Tips for people looking after children and parents

Ease the squeeze with these handy financial tips

Iona Bain – Virgin Money Living Mentor

by Iona Bain | Independent Money Mentor

Founder of the Young Money Blog and author of Spare Change


The term ‘squeezed middle’ refers to middle-income earners’ relative decline in real wages. But those looking after three generations at once – their parents, their children, and themselves – may also be feeling squeezed, and very much in the middle. You need to be a superhero to care for elderly parents while running a family and holding down a day job, but unfortunately very few of us have superpowers. It’s only when something goes wrong that we realise how much we are holding things together, and how it makes sense to plan for the future as well as coping with the present. So try this little life audit to see whether you are doing the rights things to protect your family and take some of the pressure off.


Is your home properly valued?

**Available data**
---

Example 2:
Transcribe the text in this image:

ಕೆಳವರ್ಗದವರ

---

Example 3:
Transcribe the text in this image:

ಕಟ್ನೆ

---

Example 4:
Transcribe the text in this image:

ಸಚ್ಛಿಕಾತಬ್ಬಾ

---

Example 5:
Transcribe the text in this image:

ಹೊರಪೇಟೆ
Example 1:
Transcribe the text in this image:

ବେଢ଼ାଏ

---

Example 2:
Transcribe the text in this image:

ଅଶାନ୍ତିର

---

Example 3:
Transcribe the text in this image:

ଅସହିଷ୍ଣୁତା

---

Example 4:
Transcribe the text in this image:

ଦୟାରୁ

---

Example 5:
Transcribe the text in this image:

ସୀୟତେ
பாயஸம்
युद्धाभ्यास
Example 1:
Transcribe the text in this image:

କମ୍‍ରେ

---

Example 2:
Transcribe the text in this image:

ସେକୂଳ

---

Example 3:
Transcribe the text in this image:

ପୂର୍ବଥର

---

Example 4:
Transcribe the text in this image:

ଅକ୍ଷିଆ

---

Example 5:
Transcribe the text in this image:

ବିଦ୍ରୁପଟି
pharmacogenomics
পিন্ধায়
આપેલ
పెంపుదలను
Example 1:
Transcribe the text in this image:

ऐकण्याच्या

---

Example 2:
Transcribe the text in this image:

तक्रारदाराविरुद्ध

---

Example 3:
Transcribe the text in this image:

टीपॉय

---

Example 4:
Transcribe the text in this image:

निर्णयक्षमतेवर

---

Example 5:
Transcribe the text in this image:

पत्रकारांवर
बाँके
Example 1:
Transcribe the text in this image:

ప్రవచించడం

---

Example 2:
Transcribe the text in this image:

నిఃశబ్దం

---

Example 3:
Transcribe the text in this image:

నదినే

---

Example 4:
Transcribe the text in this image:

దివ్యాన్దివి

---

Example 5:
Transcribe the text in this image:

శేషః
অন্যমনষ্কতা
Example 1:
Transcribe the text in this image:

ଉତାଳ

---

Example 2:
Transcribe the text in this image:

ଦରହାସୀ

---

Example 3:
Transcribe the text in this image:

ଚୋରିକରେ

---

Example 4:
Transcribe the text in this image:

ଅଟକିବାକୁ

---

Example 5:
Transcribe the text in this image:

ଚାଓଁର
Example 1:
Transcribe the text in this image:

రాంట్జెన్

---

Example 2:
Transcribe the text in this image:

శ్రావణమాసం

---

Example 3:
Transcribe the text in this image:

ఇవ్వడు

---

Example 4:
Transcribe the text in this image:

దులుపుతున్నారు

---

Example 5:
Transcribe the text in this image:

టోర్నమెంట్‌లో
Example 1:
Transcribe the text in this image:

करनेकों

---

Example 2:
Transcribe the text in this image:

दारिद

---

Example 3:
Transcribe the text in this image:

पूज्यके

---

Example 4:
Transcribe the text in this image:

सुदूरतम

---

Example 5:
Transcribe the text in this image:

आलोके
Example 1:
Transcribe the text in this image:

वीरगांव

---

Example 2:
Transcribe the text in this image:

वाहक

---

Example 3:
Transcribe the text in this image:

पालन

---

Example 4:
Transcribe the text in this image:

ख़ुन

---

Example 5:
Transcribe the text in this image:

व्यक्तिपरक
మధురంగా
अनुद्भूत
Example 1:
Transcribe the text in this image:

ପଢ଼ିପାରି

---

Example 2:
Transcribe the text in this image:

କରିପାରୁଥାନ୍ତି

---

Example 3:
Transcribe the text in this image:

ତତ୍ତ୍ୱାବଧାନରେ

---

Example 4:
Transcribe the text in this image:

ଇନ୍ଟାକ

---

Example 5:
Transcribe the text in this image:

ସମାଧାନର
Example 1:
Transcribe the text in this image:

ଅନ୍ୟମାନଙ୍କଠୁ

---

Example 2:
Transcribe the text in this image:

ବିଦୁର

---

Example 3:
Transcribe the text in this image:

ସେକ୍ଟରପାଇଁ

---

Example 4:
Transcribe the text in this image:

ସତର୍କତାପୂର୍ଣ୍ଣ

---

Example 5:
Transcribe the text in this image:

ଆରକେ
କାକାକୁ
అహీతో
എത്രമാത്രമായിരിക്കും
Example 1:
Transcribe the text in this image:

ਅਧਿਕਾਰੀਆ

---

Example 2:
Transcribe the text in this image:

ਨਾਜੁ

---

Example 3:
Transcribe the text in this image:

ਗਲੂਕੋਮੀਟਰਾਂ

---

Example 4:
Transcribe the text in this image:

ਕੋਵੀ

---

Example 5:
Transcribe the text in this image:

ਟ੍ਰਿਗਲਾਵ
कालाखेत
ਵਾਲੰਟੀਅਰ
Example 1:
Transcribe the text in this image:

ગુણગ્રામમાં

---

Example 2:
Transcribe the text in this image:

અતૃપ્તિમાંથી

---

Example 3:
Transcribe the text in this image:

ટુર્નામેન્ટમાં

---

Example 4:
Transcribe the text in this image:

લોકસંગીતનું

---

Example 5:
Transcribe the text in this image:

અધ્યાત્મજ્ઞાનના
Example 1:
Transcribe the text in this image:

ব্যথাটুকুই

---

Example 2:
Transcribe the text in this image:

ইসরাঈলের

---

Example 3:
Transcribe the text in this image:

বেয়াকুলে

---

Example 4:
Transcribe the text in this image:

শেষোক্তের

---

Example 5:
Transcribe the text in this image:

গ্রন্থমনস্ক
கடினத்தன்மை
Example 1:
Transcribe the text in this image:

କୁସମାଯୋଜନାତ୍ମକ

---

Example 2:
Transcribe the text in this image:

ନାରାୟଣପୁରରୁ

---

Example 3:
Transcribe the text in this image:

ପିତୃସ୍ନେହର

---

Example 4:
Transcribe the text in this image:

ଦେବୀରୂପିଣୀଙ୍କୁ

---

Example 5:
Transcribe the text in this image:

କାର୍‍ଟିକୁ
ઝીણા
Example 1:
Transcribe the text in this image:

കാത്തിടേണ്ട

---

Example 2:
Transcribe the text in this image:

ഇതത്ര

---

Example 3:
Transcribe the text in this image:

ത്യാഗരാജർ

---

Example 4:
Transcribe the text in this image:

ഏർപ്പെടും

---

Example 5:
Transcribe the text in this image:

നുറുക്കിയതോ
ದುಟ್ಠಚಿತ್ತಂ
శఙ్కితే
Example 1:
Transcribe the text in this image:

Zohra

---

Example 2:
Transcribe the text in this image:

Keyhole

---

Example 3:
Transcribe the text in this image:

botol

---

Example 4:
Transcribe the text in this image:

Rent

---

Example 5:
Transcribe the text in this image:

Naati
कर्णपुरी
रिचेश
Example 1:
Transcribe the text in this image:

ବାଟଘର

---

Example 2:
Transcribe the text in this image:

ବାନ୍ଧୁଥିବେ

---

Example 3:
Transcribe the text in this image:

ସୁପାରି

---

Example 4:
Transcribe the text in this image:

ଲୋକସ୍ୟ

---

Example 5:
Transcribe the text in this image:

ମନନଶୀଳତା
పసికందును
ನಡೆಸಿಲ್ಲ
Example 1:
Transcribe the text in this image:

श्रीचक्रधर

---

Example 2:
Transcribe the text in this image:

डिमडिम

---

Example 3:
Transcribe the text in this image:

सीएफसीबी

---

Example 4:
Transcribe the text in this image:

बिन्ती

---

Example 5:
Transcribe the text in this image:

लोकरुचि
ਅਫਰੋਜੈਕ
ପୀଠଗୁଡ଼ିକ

**Activity list**
a: Translate this sentence from the financial-tips article into Spanish: "You need to be a superhero to care for elderly parents while running a family and holding down a day job, but unfortunately very few of us have superpowers."
b: Rewrite the paragraph of the financial-tips article that begins "The term ‘squeezed middle’" in a shorter form, keeping its main points.
c: Continue the financial-tips article from where it stops.

**Your written answers**
a: Hace falta ser un superhéroe para cuidar de unos padres mayores mientras se saca adelante una familia y se mantiene un empleo, pero por desgracia muy pocos de nosotros tenemos superpoderes.

b: "Squeezed middle" describes the relative decline in real wages among middle-income earners. People who look after their parents, their children and themselves at once may also feel squeezed in the middle. Caring for elderly parents while running a family and holding down a day job takes superhero effort, and few people have it. Often only a crisis shows how much someone is holding together, which is why it makes sense to plan for the future as well as cope with the present. A short life audit can show whether you are protecting your family and easing some of the pressure.

c:
Omitting key items from your contents policy, under-insuring for rebuild, having the wrong locks, failing to read the exclusions – this could cost you if you have a break-in or a crisis. It’s time-consuming, but it’s important to get the valuation right.


What about you, the most valuable thing of all?

Have you worked out how much you are worth and insured your life accordingly? You’re worth the whole world, obviously, though you might have to settle for a little less than that.


Do you have a proper travel policy?

Before you go on holiday, take time to check you have the right level of cover for unforeseen events.

Since you’re not an indestructible superhero you might fall ill. If you have to take serious time off work, do you have a rainy day fund? Have you thought about income protection insurance, which could replace your earnings for up to a year?

You don’t need private medical insurance for your children because the NHS will always give them priority. Perhaps concentrate on protecting what is most valuable to them: their Facebook and Instagram accounts. We’re not being entirely serious, but it’s certainly smart to insure their smartphones against loss or theft. But make sure they know the rules or the policy will be worthless.

Speaking of smartphones, they’re really useful for getting your children into the squirrelling habit with pocket money apps that make saving easy and fun.


What about the future?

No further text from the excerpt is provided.